WSB’s Jovita Moore interviewed retiring Atlanta Public School Superintendent Erroll Davis – see here with video. The topics included the controversy over the debt owed to APS from the Beltline, the aftermath of the cheating scandal and what he would have done differently.
On the Beltline issue,
Davis, “We have a contract which we believe should be honored, which is simple as that,”…
Moore asked, “It seems like part of the mayor’s issue with this whole thing, almost like loyalty, he seems to feel like he was betrayed by you for bringing this up in this last hour,”
Davis, “Our loyalty is to the children of this district and to the extent, that resources are due to them, we will vigorously pursue those resources,” Davis told Moore.
On the difficult period APS has had to endure due to the cheating scandal,
“It’s been a learning experience, and some of the things I learned were very unfortunate. I spent a good part of the last three years being quite angry at what adults have visited upon children,” Davis said.

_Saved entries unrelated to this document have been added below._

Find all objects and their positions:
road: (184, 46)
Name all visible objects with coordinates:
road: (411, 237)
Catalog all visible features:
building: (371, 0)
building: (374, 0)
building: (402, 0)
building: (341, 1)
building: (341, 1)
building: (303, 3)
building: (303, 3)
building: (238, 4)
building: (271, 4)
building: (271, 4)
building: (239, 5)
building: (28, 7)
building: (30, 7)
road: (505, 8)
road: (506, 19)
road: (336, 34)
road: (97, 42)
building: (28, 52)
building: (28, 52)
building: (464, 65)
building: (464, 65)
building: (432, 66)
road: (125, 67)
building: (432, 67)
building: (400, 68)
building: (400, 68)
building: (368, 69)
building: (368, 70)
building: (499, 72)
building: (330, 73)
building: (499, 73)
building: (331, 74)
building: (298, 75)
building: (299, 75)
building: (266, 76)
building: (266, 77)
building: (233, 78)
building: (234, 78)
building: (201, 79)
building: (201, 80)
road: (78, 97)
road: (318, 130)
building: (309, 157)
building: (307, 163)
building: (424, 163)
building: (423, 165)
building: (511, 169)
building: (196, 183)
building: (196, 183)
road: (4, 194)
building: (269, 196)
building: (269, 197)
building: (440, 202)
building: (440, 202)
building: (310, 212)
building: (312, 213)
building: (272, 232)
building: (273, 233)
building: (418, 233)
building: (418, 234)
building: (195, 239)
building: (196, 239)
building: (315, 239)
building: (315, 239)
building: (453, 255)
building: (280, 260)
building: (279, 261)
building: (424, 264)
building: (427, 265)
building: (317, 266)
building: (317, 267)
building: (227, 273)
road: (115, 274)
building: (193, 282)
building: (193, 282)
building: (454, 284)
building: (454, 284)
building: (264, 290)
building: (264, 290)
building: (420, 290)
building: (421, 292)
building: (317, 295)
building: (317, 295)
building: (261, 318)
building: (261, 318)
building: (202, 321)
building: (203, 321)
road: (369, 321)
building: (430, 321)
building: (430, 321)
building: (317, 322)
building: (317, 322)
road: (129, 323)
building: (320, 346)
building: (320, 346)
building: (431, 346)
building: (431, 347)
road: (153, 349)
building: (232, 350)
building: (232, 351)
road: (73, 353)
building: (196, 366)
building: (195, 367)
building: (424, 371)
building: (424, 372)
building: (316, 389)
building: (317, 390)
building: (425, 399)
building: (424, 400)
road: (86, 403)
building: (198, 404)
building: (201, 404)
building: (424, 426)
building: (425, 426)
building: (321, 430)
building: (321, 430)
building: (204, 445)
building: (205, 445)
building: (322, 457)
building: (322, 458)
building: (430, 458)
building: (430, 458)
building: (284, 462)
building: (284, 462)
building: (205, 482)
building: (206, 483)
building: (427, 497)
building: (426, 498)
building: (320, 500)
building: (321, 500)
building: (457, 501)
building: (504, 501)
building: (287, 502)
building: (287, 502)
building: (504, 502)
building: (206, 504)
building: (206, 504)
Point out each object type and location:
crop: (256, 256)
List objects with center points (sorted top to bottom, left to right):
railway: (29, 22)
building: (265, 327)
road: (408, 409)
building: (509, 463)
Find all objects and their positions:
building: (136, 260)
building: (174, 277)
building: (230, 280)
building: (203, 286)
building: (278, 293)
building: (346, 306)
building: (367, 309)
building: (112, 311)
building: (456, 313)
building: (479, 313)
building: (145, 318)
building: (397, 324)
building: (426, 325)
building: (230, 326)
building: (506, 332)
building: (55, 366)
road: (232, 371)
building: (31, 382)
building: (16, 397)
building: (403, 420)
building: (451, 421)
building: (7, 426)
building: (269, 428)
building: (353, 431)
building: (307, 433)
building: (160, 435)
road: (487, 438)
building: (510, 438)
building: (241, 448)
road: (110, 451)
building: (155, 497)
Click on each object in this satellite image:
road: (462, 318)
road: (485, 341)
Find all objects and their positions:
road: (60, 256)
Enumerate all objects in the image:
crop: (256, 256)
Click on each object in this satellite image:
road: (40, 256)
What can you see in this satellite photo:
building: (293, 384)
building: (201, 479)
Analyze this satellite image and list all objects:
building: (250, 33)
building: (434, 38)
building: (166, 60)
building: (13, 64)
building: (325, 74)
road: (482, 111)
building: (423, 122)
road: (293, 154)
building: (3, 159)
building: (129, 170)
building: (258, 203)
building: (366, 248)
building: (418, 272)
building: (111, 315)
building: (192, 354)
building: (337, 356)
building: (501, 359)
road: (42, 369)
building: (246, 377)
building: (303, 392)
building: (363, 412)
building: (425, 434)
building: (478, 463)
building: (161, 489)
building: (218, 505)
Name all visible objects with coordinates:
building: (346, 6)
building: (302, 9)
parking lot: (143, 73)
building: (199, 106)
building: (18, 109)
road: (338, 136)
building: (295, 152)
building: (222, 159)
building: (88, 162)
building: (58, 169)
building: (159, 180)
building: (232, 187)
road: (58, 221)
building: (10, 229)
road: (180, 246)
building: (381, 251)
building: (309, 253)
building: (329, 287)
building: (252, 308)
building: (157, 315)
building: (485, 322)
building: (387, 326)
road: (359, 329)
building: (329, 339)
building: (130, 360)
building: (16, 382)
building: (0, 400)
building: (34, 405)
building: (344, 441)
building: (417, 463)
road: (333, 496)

And when asked if he would have done anything differently in the last three years, Davis responded,
“Clearly looking back, there are things I could have done better, different timing, different ways to implement decisions. I believe rather directionally we have made the correct decisions,” Davis said.
On balance, Davis was a net positive for APS. He came in at a time when the system was in crisis due to the cheating scandal and a Board of Education that was in disarray. He quickly took steps to remove the teachers and administrators from the system and then began to restart a completely demoralized district.
However, as he often admits, he is not a K-12 education expert and the system often appeared to remain static as opposed to advancing forward. Some of this was likely due to a Board of Education that was internally divided and that was not capable of advancing an agenda that was focused on educational outcomes. At the same time, Davis seemed to always want to rely on improving internal systems (which never appeared to be accomplished) prior to being held accountable for results.
While the district benefited from his arrival – which was to be temporary at the time – the continued extensions of his contract was a mistake. My sense is that the initial 90 days (which could have even been extended to a full year) was the limit on Davis’ effectiveness and, subsequent to that time, he became a caretaker and not the innovator and driver of advancing the district forward.
Davis has had a distinguished career and his time at APS further enhances his achievements. He is now retiring for the third time – it is now time to set aside the policy disagreements and we should all wish him well and thank him for his service to the community.